── DATA SHOWN

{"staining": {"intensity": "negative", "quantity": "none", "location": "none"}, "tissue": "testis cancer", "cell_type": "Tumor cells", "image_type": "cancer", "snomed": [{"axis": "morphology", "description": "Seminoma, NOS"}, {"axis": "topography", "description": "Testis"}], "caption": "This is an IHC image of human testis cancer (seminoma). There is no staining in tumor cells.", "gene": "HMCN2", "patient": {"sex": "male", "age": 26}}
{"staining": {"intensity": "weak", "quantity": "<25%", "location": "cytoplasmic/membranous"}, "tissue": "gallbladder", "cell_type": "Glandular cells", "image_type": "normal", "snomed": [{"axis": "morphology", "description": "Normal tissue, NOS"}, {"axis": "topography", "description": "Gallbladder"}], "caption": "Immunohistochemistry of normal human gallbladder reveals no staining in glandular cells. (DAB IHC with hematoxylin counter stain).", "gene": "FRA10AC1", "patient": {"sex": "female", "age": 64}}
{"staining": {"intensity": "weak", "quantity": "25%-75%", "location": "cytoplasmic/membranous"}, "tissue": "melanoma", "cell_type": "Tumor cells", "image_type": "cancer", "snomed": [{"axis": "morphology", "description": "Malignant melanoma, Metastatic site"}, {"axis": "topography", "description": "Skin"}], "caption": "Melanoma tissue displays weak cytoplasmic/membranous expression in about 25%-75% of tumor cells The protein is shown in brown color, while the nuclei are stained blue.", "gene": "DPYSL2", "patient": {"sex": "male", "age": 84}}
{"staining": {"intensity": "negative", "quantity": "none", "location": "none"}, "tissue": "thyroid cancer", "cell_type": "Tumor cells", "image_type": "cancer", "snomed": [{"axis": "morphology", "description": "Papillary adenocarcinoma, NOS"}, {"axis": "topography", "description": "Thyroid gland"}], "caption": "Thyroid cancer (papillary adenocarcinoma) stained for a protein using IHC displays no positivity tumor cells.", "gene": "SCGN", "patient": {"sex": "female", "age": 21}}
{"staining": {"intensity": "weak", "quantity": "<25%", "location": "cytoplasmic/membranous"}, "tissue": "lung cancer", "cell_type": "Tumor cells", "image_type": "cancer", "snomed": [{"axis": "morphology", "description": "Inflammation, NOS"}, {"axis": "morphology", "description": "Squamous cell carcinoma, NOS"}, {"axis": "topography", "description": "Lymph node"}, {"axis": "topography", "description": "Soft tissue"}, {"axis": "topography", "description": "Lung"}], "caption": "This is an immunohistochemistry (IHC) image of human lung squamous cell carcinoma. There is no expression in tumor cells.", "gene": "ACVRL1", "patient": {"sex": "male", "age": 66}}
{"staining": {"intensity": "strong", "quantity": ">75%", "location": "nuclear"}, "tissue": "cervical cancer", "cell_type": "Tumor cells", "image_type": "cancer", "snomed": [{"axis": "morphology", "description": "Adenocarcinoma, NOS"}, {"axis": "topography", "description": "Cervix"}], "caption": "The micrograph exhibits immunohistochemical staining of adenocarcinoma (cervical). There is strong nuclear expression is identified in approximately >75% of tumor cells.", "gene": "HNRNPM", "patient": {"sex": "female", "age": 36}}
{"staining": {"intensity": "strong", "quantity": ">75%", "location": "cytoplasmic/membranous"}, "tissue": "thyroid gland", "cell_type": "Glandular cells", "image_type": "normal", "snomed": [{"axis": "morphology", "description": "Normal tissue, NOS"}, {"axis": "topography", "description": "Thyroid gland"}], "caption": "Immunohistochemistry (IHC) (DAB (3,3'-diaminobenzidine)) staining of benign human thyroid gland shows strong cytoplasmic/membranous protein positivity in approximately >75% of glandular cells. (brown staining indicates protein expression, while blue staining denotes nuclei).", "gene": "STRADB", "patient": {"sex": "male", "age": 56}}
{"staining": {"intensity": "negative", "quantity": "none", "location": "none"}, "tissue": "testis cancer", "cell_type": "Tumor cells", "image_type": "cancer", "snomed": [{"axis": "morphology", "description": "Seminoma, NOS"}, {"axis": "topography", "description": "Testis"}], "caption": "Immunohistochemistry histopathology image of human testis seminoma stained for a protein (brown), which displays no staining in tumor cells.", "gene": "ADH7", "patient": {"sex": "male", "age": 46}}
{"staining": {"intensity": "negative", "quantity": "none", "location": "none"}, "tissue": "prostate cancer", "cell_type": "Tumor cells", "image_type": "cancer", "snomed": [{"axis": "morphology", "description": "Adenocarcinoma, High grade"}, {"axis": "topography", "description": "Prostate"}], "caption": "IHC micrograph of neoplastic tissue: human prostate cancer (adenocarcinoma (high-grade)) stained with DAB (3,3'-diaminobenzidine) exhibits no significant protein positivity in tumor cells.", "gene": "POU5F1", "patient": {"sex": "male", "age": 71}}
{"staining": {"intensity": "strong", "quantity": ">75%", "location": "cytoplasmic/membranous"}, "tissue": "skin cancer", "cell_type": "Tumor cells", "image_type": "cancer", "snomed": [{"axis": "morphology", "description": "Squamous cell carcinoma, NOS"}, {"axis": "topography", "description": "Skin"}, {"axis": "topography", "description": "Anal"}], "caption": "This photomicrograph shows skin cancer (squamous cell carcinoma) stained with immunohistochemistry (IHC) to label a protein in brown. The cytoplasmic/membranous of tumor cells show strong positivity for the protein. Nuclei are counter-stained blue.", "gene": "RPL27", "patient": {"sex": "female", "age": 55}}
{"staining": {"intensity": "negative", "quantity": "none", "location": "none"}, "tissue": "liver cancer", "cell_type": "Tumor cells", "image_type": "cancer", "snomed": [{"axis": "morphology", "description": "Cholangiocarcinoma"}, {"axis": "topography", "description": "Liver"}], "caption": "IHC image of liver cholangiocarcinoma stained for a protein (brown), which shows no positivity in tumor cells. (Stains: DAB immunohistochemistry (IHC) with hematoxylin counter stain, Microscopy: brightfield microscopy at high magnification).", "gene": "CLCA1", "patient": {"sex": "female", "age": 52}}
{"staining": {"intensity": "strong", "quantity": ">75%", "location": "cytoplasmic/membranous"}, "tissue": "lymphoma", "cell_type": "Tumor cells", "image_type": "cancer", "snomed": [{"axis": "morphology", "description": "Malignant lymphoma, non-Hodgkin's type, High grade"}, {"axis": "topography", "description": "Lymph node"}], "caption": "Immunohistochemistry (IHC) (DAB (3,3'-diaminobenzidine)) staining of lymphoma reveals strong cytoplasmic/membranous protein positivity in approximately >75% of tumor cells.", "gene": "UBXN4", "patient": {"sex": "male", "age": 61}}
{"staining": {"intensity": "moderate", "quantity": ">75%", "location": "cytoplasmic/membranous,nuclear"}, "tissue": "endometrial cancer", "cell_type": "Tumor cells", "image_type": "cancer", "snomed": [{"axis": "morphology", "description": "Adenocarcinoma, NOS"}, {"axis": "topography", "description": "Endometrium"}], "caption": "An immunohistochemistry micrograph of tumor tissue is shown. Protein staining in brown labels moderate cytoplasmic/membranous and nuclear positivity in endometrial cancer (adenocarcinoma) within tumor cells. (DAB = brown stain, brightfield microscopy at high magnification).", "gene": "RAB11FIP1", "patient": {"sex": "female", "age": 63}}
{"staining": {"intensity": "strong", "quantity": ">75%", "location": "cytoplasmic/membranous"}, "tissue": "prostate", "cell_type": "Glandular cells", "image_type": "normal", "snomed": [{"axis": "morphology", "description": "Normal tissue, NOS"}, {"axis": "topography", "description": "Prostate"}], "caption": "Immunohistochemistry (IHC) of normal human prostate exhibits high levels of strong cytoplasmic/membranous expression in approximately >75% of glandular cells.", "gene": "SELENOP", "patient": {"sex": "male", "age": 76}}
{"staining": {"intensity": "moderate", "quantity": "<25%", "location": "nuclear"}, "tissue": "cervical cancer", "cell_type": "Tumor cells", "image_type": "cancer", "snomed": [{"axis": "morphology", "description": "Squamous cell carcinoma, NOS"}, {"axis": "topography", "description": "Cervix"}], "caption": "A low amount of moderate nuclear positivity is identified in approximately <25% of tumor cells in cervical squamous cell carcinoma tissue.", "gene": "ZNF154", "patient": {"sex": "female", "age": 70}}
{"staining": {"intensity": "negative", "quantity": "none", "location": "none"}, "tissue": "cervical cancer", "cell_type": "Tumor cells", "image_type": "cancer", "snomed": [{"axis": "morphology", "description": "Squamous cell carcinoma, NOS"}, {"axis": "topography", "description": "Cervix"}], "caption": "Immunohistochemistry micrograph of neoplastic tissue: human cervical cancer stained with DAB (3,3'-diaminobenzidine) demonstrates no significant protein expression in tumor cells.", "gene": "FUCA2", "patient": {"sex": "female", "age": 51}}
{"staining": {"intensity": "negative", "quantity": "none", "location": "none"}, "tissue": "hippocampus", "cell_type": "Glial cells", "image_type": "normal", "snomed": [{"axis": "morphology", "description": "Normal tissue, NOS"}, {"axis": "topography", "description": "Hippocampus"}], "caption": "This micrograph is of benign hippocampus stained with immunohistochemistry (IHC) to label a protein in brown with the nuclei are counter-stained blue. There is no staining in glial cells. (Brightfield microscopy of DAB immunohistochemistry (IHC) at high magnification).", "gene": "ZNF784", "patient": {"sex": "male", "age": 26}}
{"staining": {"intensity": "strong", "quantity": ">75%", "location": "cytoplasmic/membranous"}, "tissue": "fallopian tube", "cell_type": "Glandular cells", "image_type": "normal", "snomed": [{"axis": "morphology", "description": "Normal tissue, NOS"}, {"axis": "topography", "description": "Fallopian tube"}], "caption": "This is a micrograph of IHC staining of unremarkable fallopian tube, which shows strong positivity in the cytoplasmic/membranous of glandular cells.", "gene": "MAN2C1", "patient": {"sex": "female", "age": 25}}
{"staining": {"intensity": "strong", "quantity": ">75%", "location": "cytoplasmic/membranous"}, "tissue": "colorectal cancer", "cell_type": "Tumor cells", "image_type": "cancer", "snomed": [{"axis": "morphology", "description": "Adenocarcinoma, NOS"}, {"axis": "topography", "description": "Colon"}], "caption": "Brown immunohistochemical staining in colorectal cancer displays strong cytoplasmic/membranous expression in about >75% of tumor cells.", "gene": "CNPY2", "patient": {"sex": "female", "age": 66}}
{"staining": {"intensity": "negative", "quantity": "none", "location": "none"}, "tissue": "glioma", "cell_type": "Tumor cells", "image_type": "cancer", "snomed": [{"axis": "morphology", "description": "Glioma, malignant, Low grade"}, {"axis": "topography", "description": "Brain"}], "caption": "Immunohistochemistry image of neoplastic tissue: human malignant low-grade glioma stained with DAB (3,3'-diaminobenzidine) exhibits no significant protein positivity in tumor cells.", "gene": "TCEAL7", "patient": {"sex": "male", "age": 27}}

────

### WHAT THE EXERCISE ASKS
Could you set down, exactly as written, the lines above between the one holding "micrograph exhibits immunohistochemical" and the one holding "histopathology image of", inclusive, and nothing more?

### ANSWER TO THE EXERCISE
{"staining": {"intensity": "strong", "quantity": ">75%", "location": "nuclear"}, "tissue": "cervical cancer", "cell_type": "Tumor cells", "image_type": "cancer", "snomed": [{"axis": "morphology", "description": "Adenocarcinoma, NOS"}, {"axis": "topography", "description": "Cervix"}], "caption": "The micrograph exhibits immunohistochemical staining of adenocarcinoma (cervical). There is strong nuclear expression is identified in approximately >75% of tumor cells.", "gene": "HNRNPM", "patient": {"sex": "female", "age": 36}}
{"staining": {"intensity": "strong", "quantity": ">75%", "location": "cytoplasmic/membranous"}, "tissue": "thyroid gland", "cell_type": "Glandular cells", "image_type": "normal", "snomed": [{"axis": "morphology", "description": "Normal tissue, NOS"}, {"axis": "topography", "description": "Thyroid gland"}], "caption": "Immunohistochemistry (IHC) (DAB (3,3'-diaminobenzidine)) staining of benign human thyroid gland shows strong cytoplasmic/membranous protein positivity in approximately >75% of glandular cells. (brown staining indicates protein expression, while blue staining denotes nuclei).", "gene": "STRADB", "patient": {"sex": "male", "age": 56}}
{"staining": {"intensity": "negative", "quantity": "none", "location": "none"}, "tissue": "testis cancer", "cell_type": "Tumor cells", "image_type": "cancer", "snomed": [{"axis": "morphology", "description": "Seminoma, NOS"}, {"axis": "topography", "description": "Testis"}], "caption": "Immunohistochemistry histopathology image of human testis seminoma stained for a protein (brown), which displays no staining in tumor cells.", "gene": "ADH7", "patient": {"sex": "male", "age": 46}}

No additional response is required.